- [PROBLEM TO WORK ON]:
Work out how many lines of the entries have the word "карниз" in them. Respond with that number only.

- [TASK INPUT]:
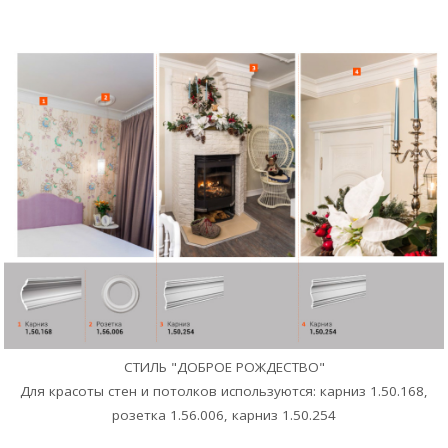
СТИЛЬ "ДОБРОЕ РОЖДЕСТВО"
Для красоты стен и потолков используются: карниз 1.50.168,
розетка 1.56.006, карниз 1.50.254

==

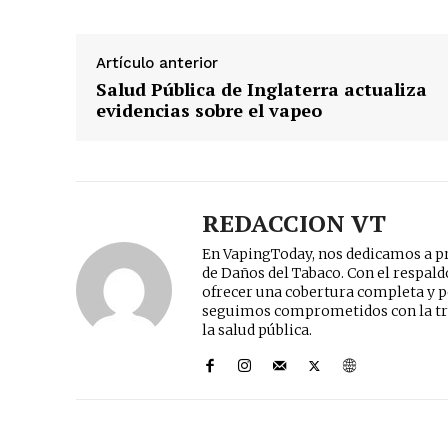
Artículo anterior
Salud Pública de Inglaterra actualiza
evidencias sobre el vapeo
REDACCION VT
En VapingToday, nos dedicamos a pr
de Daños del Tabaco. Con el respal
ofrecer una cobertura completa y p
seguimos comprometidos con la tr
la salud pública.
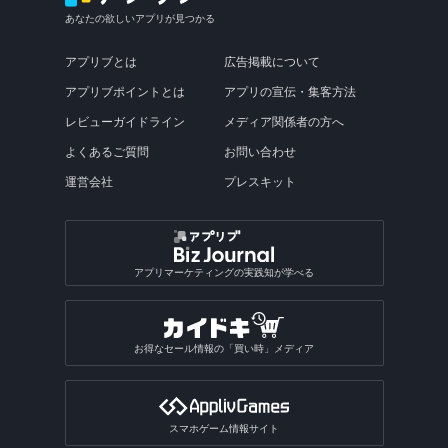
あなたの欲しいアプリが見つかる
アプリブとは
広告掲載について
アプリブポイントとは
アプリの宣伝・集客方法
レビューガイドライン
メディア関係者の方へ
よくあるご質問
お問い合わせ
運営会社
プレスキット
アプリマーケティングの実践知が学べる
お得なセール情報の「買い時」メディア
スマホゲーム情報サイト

- [RESULT]:
2